● Layout difference data
══════════

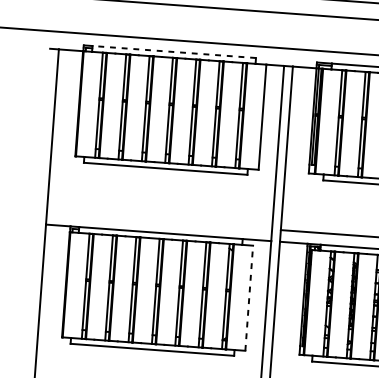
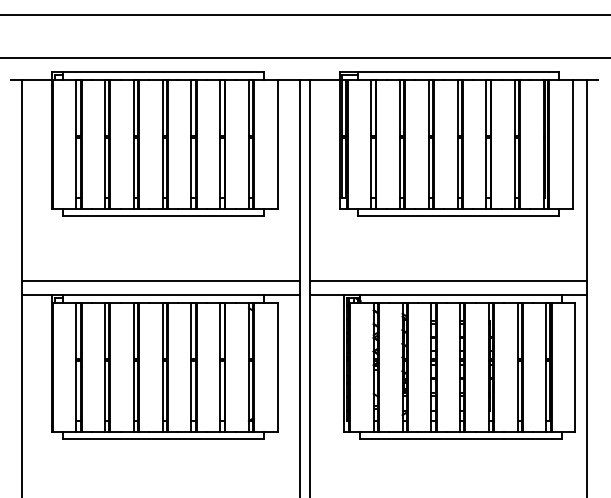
line: (174, 52) -> (163, 72), dashed -> solid
line: (159, 221) -> (160, 281), added
line: (249, 298) -> (277, 367), dashed -> solid

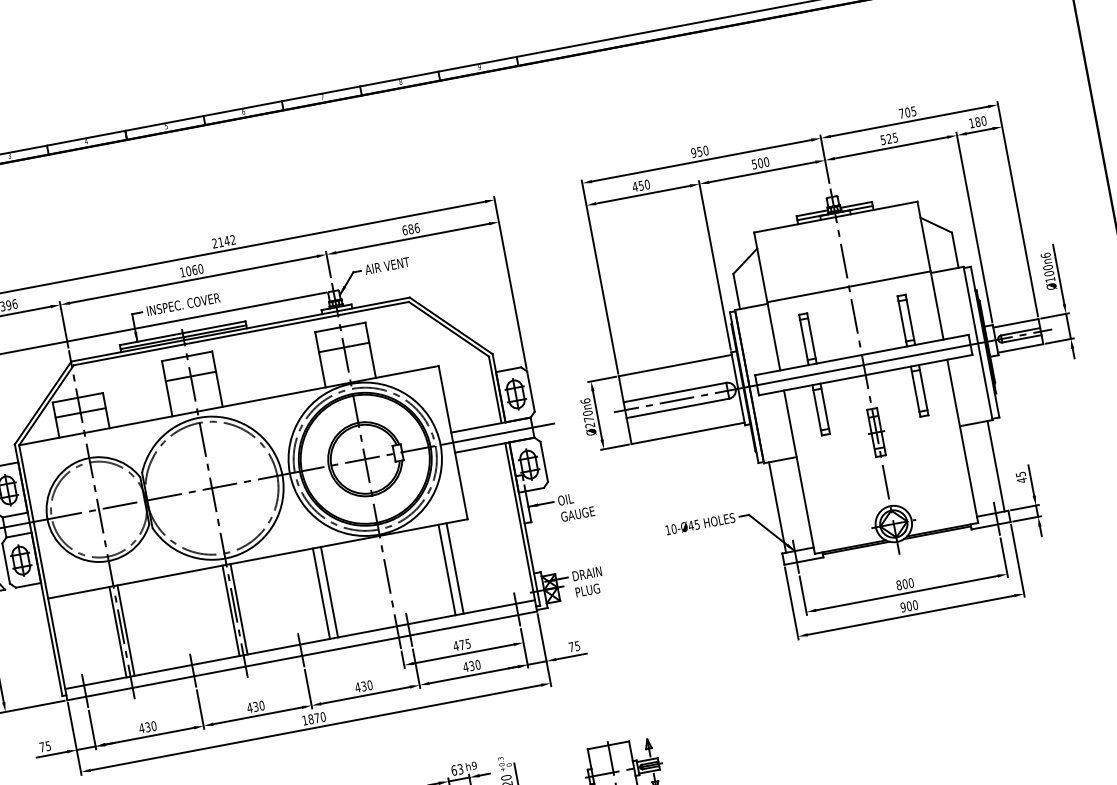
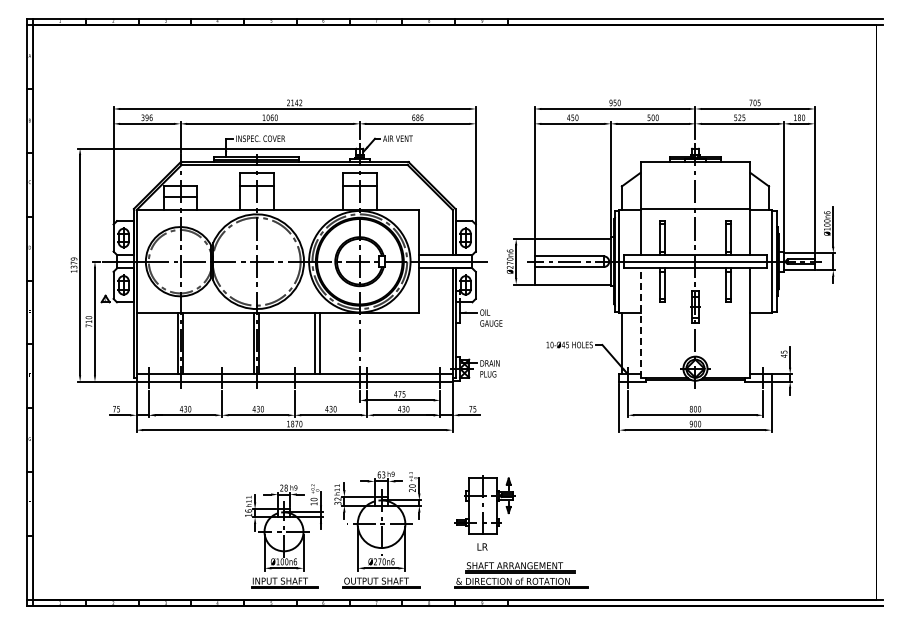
line: (996, 465) -> (769, 343), removed
line: (799, 472) -> (640, 323), solid -> dashed
line: (454, 568) -> (404, 343), removed
line: (447, 569) -> (399, 343), removed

══════════

● What you have to do
What you give back must match the entries exactly, apart from the omitted pictures.

● Response box
line: (174, 52) -> (163, 72), dashed -> solid
line: (159, 221) -> (160, 281), added
line: (249, 298) -> (277, 367), dashed -> solid

line: (996, 465) -> (769, 343), removed
line: (799, 472) -> (640, 323), solid -> dashed
line: (454, 568) -> (404, 343), removed
line: (447, 569) -> (399, 343), removed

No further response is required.